My setup isn’t downloaded from a template. It emerged from hundreds of small iterations. I’ve written about this evolution before – it started as procedural slash commands I triggered manually, evolved to declarative skills the model invokes when it recognises the right moment, and now I’m experimenting with multi-agent teams where specialised agents coordinate on complex tasks. Each transition happened the same way: “This workflow isn’t working.” “What if we tried X?” “That broke Y, let’s adjust.”

This is only possible with a tool that exposes its own configuration. CLAUDE.md is just a markdown file. Skills are markdown files. Rules are markdown files. When something doesn’t work, I can read the instruction that caused the behaviour, edit it, and see the change immediately. The customisation ceiling isn’t whatever a product team exposed – it’s whatever you can imagine.

Hooks: determinism where it matters

The gap between “AI should do this” and “AI reliably does this” is where things break.

Hooks close that gap. They’re shell commands that execute at specific points – before tool use, after tool use, at session start, at session end. Deterministic control over non-deterministic behaviour.

Here’s a concrete one. I maintain both public and private repositories. Some context – employer names, private ventures, personal details – should never leak into a public commit. Rather than relying on the AI to remember this, a pre-commit hook enforces it:

SENSITIVE_TERMS=("employer-name" "private-venture" "home-suburb")
STAGED=$(git diff --cached --name-only --diff-filter=ACM)

for term in "${SENSITIVE_TERMS[@]}"; do
    if echo "$STAGED" | xargs grep -l -i "$term" 2>/dev/null; then
        echo "BLOCKED: '$term' found in staged files" >&2
        exit 2
    fi
done

The AI can’t bypass this. If a sensitive term appears in a staged file, the commit is blocked. The AI gets feedback explaining why, and adjusts. At session start, a different hook runs a Python script that checks for stale inbox items and surfaces open threads from the last conversation – context loaded deterministically, not left to the model’s judgment.

The principle: let the AI be creative where creativity helps, but enforce rules where rules matter.

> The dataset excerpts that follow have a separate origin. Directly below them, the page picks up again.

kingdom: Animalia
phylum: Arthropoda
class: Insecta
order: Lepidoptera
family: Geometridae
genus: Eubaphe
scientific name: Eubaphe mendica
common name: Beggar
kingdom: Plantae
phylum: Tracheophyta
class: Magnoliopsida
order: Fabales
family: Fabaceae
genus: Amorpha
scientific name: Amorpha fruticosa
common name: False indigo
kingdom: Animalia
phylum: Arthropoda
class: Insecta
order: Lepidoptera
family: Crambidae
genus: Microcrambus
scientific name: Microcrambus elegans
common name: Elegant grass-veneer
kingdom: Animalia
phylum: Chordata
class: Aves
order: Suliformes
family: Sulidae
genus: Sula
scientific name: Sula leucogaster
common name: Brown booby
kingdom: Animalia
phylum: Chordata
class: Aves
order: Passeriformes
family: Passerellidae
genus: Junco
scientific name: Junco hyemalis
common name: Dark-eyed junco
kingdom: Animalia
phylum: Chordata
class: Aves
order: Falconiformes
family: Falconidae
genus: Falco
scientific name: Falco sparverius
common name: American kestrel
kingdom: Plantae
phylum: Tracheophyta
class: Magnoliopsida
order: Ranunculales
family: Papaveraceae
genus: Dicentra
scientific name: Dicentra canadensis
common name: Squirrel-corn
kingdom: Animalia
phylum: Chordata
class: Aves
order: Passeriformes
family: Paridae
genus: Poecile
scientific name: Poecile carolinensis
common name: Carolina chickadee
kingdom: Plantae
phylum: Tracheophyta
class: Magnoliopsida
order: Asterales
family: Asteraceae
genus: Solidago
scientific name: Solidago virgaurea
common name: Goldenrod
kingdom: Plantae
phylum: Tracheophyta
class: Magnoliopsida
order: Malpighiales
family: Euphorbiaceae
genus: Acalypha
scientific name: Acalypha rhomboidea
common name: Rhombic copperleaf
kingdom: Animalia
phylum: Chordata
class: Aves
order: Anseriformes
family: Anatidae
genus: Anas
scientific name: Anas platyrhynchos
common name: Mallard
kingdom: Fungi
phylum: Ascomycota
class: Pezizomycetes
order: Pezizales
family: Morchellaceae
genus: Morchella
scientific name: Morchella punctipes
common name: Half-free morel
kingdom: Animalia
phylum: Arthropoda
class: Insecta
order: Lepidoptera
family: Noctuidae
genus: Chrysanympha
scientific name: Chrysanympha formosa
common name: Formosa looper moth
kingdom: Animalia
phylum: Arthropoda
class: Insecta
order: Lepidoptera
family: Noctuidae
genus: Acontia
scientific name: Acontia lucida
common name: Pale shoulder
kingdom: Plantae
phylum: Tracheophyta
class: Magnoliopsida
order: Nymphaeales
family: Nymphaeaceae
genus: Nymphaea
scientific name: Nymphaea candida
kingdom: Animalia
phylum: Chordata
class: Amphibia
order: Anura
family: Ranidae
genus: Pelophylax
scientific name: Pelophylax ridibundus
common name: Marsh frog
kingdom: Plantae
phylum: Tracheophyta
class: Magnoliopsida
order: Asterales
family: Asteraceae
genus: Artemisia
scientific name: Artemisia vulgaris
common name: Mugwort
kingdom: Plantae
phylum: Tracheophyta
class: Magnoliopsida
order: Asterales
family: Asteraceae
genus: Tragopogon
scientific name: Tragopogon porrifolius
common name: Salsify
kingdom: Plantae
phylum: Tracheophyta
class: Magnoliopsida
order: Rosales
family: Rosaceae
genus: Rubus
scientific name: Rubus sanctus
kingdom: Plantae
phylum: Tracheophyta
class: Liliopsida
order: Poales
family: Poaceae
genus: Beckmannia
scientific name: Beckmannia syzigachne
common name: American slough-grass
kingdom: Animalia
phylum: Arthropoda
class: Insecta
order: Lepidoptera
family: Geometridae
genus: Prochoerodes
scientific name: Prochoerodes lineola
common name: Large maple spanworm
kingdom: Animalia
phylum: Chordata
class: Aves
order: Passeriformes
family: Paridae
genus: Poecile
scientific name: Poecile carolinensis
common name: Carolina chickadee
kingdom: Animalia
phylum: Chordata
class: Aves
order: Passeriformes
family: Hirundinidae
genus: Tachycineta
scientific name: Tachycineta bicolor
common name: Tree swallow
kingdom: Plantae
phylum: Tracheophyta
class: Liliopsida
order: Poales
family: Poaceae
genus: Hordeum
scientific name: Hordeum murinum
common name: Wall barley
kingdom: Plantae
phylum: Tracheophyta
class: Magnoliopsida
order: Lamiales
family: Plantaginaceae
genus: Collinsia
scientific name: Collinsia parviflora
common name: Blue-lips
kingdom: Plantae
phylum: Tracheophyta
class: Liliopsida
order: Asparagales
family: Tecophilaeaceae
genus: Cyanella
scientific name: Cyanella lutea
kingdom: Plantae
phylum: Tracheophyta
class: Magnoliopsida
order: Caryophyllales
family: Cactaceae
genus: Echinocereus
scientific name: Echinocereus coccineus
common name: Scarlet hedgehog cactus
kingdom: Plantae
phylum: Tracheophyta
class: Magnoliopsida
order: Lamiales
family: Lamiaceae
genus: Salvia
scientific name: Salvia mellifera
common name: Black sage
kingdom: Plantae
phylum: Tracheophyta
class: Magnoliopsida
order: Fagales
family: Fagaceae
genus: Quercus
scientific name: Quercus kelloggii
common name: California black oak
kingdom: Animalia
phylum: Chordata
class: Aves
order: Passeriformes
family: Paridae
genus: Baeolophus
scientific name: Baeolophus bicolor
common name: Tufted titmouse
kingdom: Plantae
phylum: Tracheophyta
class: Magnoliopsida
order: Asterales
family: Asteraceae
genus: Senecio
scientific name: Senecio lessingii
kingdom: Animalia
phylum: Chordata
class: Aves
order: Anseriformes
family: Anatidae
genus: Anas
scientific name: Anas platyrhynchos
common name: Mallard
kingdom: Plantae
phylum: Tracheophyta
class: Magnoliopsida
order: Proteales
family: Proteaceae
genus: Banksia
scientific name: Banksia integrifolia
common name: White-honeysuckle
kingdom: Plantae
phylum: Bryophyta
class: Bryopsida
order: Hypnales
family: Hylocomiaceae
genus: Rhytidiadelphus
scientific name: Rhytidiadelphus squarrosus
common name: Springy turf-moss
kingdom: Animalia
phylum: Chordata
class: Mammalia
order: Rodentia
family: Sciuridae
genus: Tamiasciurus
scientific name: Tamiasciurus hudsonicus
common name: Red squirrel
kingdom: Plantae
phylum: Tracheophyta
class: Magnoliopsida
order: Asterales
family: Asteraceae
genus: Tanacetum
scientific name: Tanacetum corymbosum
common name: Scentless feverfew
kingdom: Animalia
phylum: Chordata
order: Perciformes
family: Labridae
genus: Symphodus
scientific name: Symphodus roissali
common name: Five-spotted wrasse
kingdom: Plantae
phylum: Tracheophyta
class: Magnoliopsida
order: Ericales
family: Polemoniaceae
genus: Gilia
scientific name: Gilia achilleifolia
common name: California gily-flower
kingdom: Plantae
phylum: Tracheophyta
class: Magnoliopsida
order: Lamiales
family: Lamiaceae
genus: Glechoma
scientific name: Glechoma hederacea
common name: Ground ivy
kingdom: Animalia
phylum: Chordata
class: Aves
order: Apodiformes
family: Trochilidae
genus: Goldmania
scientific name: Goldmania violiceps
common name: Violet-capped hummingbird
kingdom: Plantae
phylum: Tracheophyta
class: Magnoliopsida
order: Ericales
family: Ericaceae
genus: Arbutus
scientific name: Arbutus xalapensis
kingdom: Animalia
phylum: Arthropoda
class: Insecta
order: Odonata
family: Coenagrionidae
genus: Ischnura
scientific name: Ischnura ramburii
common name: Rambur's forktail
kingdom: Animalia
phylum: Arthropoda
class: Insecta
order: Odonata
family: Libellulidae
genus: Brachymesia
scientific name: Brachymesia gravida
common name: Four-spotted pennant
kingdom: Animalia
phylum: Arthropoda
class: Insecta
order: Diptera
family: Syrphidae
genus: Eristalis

Git is for context, not just code

Session transcripts, state files, decision records, the instructions that shape the AI’s behaviour – all versioned. All diffable.

This matters when things go wrong. “The AI gave bad advice” is not debuggable. “The AI gave bad advice because state/focus.md showed outdated priorities” is. You can’t git diff a chat history stored in someone else’s database. But you can trace a file-native system the same way you’d trace a bug in code – read the state at that point in time, understand what the AI saw, fix the input.

The interface is the file system

The file system isn’t a storage layer for AI context. It’s the interface – the shared surface where human knowledge and AI capability meet. Structure your files well, and the AI becomes a genuine collaborator with access to your actual knowledge.

Not a chat window you paste into. Not a black box that might remember. A file system that both of you can read, write, reason about, and debug when things go wrong.

If you’re working with AI tools that operate on your file system: start treating your files as context, not just storage. Write a README that’s actually for the AI. Put your decisions in markdown. Version your state. The returns compound – every file you structure well makes the next conversation better.